Title: Somebody Out There (7/15)
Author: silverphoenix
Rating: PG-13
Disclaimer: This story is based on characters and situations created and owned by JK Rowling, various publishers including but not limited to Bloomsbury Books, Scholastic Books and Raincoast Books, and Warner Bros., Inc. No money is being made and no copyright or trademark infringement is intended.
Summary: In the middle of a war, there are going to be casualties. This is inevitable. When two people lose their friends, they come to realise that death is not the end of happiness.
SOMEBODY OUT THERE
Part Seven: Believing
Hermione keeps a diary. I was rather surprised when she told me, as I have always associated diaries with 'girly' girls, giggling over secrets and hiding notebooks under mattresses. When we were in our sixth year at Hogwarts, Pansy Parkinson nearly turned purple in the face when Millicent found her diary and read it.
Millicent is dead. Pansy is in Azkaban.
It is funny how things change.
After reading Hermione's - she told me to read it - I have been inspired to keep my own. Hermione intends for hers to be published, but I am not sure if that is the intention of mine. I always think of diaries as private possessions, and the idea of writing it to be read seems to contradict that in my mind.
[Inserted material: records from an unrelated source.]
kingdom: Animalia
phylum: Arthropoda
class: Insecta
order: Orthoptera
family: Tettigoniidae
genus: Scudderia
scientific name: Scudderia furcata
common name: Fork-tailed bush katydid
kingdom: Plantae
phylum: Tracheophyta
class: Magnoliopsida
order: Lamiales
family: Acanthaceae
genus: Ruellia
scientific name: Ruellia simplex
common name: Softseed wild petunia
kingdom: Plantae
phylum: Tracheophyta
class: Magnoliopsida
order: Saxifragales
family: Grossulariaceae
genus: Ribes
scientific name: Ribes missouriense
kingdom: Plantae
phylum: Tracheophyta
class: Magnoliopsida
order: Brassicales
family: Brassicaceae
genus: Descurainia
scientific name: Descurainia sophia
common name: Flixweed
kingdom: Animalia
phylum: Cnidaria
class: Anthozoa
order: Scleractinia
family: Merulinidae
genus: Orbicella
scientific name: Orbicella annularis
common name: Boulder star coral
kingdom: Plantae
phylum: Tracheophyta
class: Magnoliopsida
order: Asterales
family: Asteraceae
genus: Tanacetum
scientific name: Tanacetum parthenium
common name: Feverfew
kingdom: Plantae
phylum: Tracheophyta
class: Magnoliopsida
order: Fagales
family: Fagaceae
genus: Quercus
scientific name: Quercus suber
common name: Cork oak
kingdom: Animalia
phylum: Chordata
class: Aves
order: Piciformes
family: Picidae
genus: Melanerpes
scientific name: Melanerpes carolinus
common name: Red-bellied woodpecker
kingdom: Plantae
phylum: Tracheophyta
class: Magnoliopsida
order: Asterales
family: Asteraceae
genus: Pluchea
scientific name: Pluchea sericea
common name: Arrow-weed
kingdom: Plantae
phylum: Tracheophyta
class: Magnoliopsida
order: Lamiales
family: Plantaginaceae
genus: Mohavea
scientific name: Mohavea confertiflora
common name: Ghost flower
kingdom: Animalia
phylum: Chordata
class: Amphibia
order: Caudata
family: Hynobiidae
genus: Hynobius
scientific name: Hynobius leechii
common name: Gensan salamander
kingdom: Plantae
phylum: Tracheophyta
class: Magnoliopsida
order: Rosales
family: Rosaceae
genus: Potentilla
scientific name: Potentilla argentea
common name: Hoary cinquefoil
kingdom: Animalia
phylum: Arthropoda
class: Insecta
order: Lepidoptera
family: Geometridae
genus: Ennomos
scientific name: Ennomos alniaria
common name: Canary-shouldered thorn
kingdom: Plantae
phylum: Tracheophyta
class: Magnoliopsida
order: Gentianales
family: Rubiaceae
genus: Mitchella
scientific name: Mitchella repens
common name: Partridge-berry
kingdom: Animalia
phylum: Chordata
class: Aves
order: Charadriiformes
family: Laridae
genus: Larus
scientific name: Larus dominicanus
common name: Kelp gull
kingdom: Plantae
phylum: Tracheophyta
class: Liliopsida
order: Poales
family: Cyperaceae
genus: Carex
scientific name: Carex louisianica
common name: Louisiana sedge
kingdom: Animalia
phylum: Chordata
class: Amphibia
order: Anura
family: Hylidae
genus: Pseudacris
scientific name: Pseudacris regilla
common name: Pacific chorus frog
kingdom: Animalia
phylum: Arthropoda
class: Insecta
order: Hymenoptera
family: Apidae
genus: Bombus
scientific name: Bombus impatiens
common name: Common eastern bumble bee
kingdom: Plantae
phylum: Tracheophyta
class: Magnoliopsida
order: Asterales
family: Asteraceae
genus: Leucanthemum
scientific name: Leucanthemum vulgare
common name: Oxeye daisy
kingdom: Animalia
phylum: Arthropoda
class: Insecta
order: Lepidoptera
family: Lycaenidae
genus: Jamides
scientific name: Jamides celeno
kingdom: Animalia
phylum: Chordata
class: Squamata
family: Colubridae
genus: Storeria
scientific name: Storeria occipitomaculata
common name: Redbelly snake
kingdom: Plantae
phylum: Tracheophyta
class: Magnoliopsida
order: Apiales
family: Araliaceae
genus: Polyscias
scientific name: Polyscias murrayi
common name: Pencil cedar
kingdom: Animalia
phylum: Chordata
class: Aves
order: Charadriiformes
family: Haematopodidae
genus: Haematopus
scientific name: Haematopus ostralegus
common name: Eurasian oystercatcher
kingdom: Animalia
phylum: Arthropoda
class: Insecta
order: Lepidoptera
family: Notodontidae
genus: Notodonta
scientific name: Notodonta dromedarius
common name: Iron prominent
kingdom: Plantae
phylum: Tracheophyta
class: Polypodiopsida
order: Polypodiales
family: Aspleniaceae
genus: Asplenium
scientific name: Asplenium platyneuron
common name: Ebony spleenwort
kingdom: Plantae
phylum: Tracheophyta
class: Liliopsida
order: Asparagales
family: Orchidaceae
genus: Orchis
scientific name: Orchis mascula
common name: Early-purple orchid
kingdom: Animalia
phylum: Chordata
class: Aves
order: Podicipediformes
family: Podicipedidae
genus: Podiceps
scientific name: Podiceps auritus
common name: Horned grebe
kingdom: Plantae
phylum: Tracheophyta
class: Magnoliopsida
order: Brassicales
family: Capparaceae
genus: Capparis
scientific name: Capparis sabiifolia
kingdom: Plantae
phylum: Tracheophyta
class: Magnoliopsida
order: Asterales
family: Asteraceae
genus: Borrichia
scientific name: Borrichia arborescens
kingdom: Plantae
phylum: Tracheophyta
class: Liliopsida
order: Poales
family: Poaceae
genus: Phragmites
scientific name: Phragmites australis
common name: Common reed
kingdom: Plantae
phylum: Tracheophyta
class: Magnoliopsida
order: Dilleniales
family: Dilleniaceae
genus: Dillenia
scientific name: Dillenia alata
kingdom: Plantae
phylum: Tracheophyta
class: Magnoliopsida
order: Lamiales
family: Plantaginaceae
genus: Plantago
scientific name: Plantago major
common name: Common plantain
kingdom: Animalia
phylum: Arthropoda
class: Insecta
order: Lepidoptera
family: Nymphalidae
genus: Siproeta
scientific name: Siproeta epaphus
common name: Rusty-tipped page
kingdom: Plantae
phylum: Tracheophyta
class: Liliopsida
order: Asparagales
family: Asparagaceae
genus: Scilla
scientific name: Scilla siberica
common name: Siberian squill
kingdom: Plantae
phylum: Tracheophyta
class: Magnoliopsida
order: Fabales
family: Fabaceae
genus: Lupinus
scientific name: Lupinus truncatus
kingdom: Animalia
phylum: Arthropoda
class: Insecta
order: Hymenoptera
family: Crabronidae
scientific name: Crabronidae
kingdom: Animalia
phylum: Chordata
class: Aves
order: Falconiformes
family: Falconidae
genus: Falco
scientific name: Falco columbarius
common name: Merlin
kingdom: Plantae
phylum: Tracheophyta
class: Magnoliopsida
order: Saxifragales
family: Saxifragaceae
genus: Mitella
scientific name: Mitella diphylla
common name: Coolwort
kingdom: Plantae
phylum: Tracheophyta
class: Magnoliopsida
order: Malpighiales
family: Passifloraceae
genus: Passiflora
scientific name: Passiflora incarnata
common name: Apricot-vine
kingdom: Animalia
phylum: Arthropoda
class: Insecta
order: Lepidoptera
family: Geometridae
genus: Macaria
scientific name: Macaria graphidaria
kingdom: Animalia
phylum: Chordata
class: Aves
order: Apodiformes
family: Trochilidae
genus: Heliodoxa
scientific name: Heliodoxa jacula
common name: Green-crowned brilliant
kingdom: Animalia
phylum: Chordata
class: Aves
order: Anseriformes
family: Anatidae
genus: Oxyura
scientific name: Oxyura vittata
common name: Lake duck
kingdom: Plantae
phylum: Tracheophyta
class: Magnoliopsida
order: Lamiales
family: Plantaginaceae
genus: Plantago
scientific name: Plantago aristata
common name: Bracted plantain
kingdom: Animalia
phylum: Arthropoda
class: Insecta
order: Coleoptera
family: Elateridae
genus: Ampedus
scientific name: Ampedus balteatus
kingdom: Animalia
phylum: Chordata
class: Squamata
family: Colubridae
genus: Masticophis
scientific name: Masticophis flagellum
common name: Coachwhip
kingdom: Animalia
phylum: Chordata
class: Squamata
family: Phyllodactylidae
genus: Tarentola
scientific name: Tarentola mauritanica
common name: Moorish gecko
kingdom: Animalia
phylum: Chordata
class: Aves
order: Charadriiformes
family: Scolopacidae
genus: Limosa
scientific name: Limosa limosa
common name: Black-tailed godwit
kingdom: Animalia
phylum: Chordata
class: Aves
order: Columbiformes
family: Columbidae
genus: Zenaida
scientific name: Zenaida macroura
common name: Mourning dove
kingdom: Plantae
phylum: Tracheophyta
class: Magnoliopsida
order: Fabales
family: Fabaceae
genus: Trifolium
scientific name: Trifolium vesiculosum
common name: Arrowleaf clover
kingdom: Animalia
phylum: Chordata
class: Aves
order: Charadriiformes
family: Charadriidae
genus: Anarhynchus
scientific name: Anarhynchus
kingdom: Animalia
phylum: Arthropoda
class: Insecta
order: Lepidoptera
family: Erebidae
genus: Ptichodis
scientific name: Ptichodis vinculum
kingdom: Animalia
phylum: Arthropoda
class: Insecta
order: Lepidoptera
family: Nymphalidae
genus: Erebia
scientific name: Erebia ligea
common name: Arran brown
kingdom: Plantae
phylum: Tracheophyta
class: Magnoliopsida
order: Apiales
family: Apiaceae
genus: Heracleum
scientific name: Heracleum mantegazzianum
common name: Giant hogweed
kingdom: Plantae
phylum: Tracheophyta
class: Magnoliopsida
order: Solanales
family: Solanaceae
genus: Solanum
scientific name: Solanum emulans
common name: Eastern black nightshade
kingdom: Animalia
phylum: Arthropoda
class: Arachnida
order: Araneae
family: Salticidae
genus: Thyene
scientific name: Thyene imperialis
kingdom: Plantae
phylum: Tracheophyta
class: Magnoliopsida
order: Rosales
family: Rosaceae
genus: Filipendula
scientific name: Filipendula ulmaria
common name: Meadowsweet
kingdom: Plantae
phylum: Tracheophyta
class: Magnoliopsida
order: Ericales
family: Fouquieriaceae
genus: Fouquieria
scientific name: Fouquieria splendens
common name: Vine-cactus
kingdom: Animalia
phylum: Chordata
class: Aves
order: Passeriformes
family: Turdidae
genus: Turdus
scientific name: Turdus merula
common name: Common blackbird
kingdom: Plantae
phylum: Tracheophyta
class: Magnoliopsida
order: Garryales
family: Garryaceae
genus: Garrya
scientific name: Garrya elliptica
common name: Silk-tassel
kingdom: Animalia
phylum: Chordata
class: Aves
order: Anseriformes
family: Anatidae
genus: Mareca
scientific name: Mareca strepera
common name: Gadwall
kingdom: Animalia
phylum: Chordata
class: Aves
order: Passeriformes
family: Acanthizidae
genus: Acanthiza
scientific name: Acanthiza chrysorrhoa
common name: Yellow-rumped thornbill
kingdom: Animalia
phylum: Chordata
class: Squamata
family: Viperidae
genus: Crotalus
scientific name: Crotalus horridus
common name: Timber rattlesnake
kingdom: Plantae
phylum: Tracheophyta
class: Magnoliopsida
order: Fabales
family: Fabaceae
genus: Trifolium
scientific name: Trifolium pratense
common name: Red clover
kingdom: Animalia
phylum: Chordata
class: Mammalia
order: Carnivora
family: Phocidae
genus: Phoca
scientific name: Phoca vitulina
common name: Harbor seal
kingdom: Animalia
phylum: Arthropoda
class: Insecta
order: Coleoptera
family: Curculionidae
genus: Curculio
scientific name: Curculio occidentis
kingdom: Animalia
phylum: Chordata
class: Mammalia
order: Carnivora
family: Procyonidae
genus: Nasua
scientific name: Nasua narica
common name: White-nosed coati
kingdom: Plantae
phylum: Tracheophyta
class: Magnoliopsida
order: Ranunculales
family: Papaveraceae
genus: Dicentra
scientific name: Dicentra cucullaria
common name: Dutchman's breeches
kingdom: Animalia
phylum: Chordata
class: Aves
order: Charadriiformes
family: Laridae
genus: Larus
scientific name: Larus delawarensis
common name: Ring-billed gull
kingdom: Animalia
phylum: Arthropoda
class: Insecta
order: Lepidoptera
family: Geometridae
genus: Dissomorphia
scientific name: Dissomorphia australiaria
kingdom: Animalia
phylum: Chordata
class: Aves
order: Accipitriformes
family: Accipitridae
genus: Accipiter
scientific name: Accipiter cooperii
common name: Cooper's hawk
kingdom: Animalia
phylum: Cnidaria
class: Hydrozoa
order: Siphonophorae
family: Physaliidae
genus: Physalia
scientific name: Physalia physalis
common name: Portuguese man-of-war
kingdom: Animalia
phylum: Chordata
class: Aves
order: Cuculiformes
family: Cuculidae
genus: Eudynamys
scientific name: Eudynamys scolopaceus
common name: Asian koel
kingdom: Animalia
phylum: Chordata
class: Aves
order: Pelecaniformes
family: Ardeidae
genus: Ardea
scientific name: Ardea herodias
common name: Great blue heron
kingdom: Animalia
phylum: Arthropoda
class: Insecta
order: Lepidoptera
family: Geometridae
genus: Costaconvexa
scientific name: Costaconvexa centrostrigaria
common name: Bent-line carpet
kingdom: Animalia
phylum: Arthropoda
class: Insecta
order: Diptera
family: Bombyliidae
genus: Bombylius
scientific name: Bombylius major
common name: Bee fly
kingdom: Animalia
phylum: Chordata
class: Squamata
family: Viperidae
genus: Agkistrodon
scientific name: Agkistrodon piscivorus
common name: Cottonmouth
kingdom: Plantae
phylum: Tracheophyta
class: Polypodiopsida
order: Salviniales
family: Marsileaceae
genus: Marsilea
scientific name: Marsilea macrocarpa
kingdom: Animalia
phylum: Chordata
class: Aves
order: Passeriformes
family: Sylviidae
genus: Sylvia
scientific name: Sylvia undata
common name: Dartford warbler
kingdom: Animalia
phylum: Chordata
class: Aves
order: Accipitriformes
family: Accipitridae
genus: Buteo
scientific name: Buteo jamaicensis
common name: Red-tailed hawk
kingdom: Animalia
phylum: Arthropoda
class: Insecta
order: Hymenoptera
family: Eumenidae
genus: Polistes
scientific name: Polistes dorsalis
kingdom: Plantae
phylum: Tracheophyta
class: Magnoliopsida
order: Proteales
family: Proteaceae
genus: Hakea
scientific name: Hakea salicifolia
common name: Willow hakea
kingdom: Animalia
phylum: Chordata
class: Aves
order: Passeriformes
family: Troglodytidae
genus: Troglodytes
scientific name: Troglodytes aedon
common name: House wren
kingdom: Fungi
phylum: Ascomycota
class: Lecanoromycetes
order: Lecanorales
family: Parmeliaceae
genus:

It sounds foolish, but I would like to be a man who makes a difference in this War. I probably will not; I am just one soul in this dark world, but I try to make things right. We are given choices in this world and I, Blaise Zabini, am choosing to stand up and fight for what I believe in.
I am not a hero, nor will I become one. I will not have a day of celebration in my honour. I will not have a statue cast in my image. But I will be free. It seems so far out of reach at the moment, and I sometimes feel that my faith is constantly dripping away. I believe in myself.
The people who do not know him call Harry Potter a hero. They say that he will be the saviour of the wizarding community and the one who finally rids us of Voldemort. Those of us who are acquainted with the wizard know that he simply does what he has to do to survive. He is no more of a hero than anyone else is. For him, more than anyone else, it is a case of kill or be killed.
There was a time when I could not say Voldemort's name. Now I can. Things change.
As it stands, I wake up bent and broken from my Auror training and I wonder if this is my fate. Had there not been a war, had I not become friends with Hermione, I think that I would be happy to live off my inheritance. Even if that had happened, it would have been giving in. It was what everyone expected me to do. I could have fled the country by now - left this all behind me - but I did not. I chose to stay. I could not do that.
To flee would be to leave behind the people about whom I care. Hermione, for one. She would never leave England and I understand that. When the time comes, she will be at the front line, ready for whatever they throw at her.
When the time comes, I will be stood beside her, ready to give my life for hers.